## EXTRACTED MATERIAL
■ ■ ■ ■
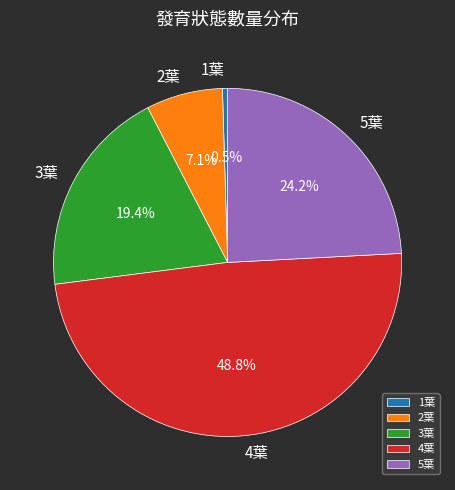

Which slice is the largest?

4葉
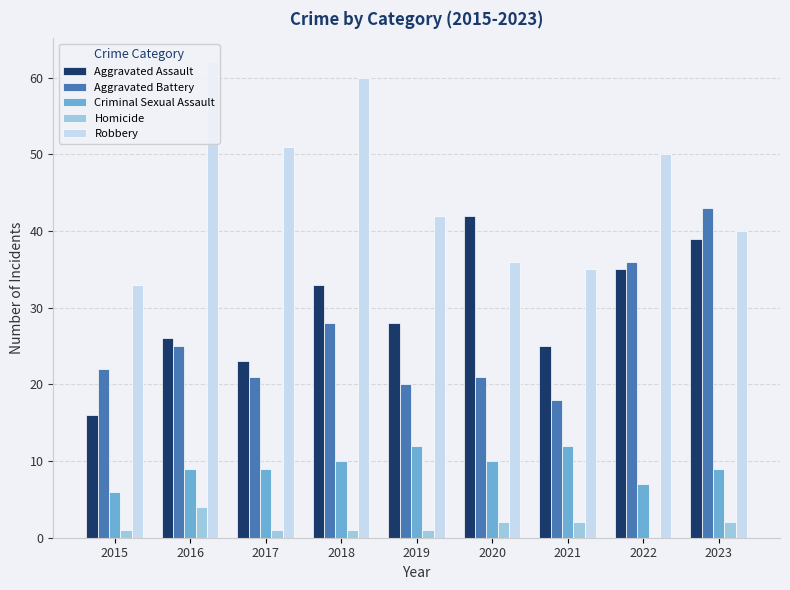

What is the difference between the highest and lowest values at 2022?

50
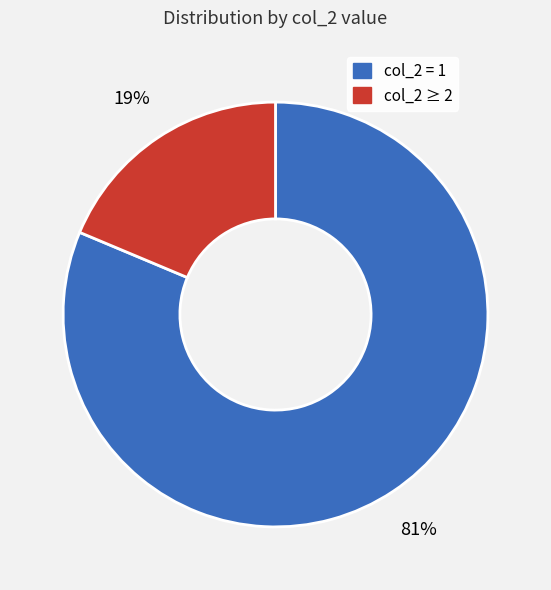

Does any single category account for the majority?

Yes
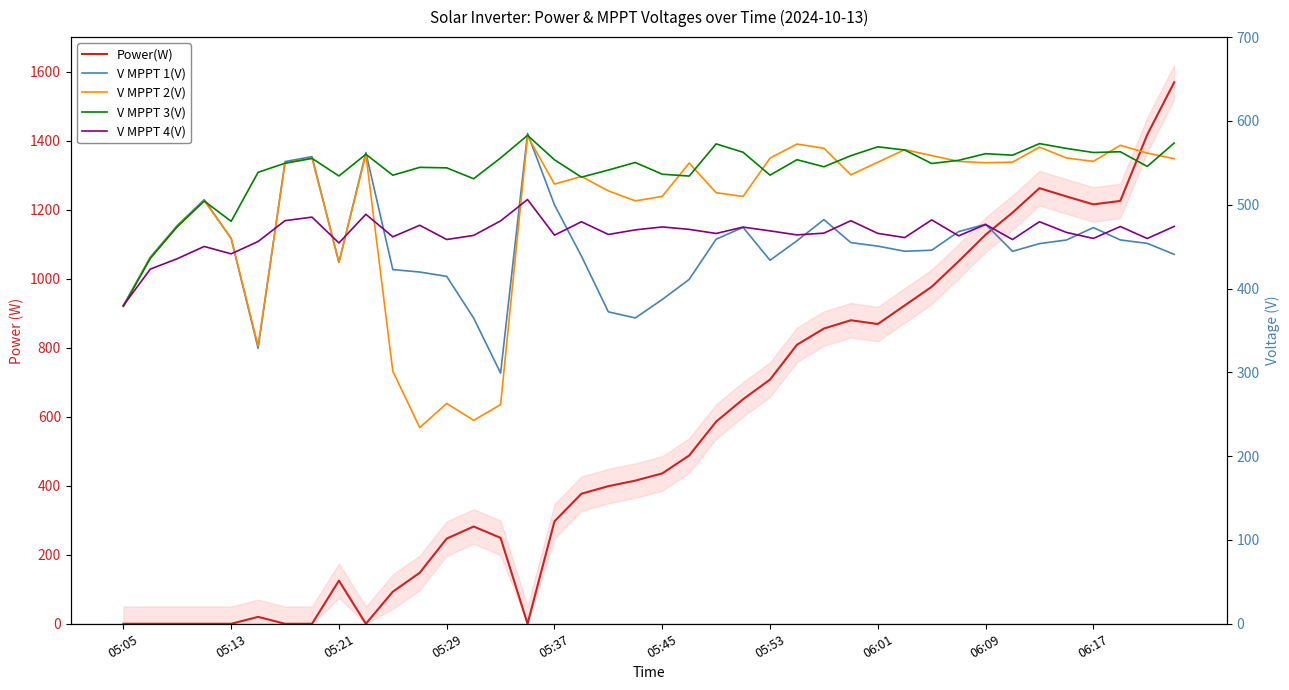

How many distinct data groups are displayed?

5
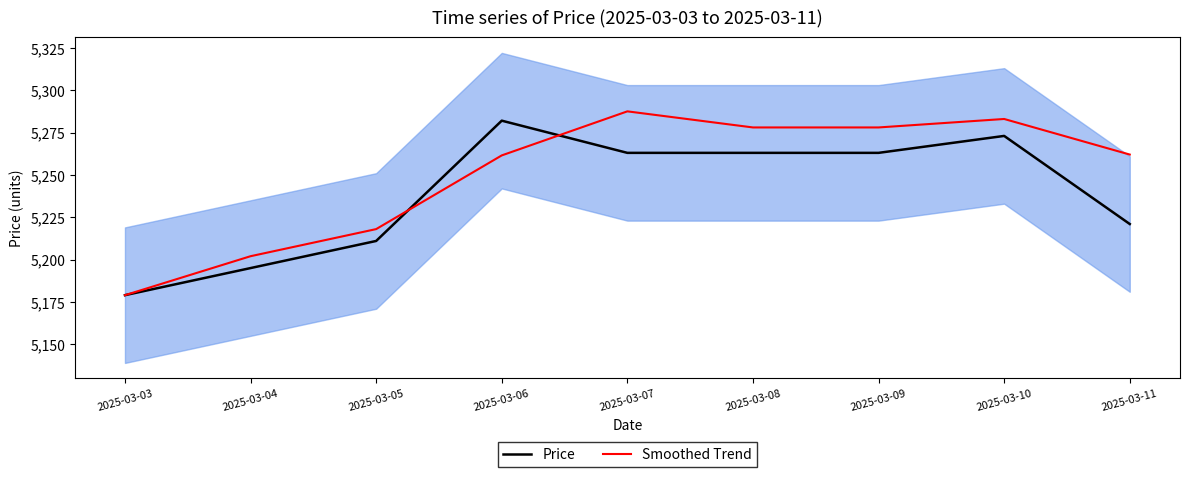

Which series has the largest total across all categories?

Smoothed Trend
■ ■ ■ ■
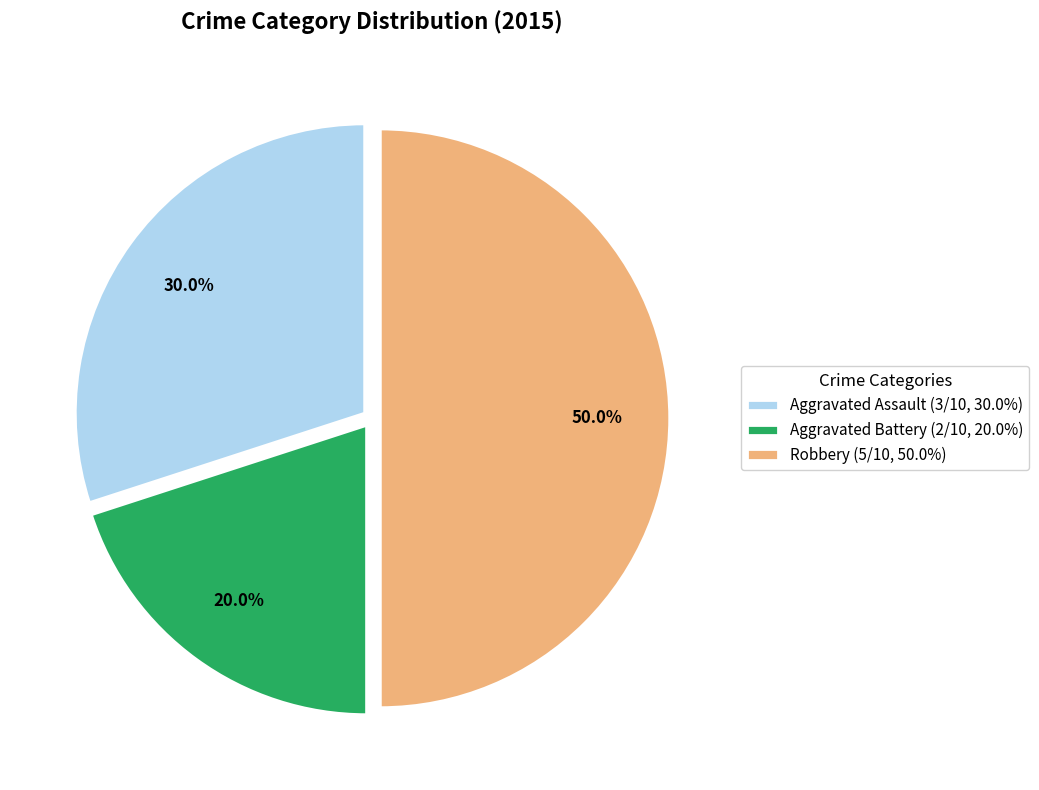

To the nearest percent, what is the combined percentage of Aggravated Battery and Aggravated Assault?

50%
■ ■ ■ ■
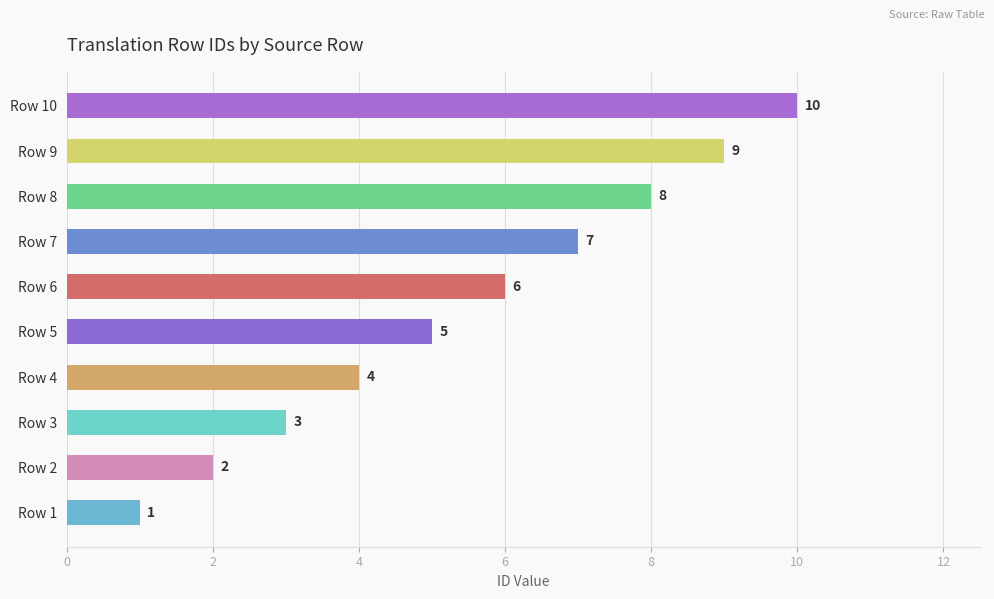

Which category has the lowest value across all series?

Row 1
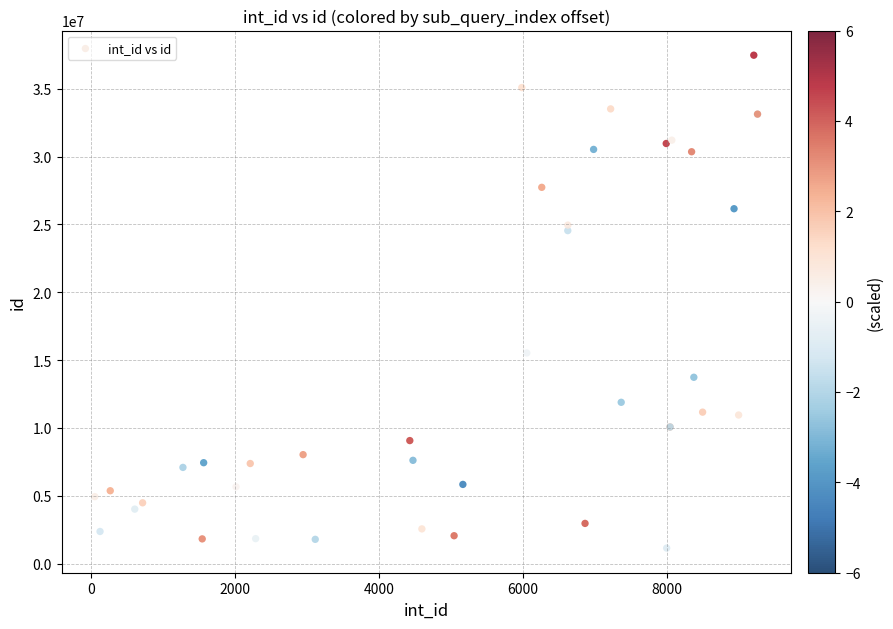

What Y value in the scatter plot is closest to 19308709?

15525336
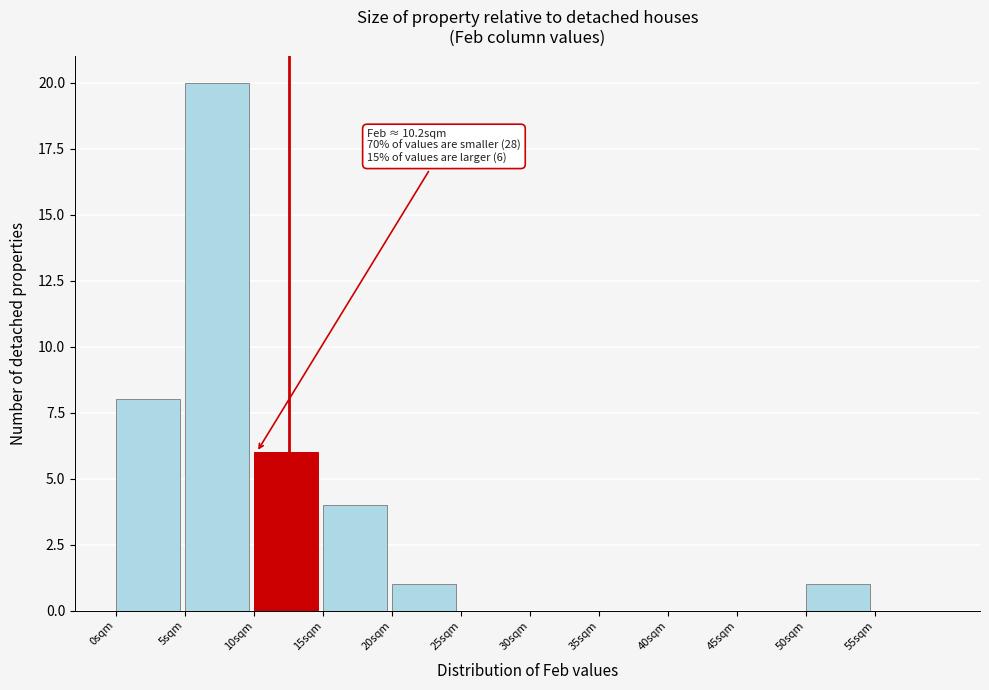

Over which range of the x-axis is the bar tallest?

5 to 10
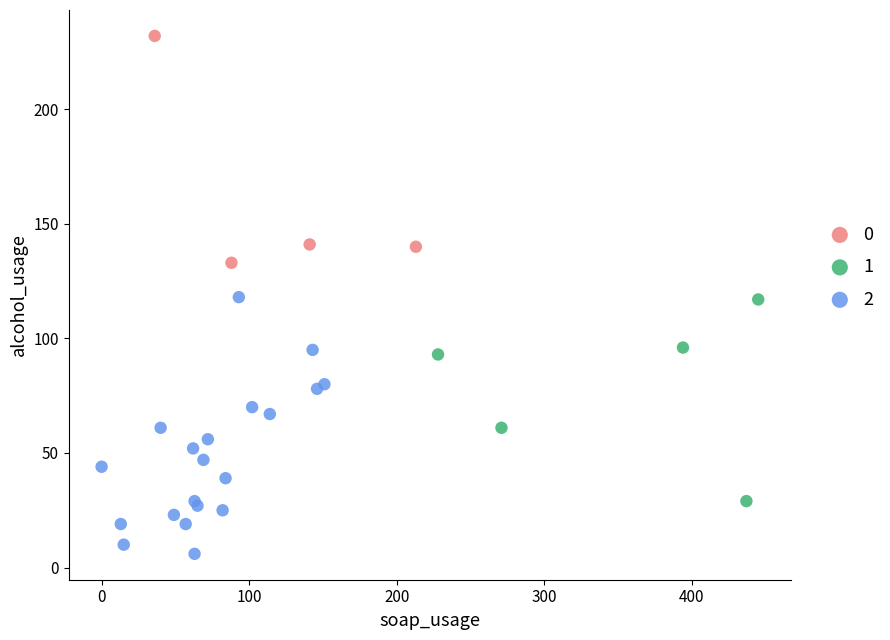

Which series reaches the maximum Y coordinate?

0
■ ■ ■ ■
## AIM OF THE TASK
Rewrite the items between the lines holding "Which slice is the largest?" and "Which series has", inclusive, substituting "biggest" for "largest" and leaving all else unchanged. Omit the pictures from your answer.

## RESULT FOR THIS EXERCISE
Which slice is the biggest?

4葉

What is the difference between the highest and lowest values at 2022?

50

Does any single category account for the majority?

Yes

How many distinct data groups are displayed?

5

Which series has the biggest total across all categories?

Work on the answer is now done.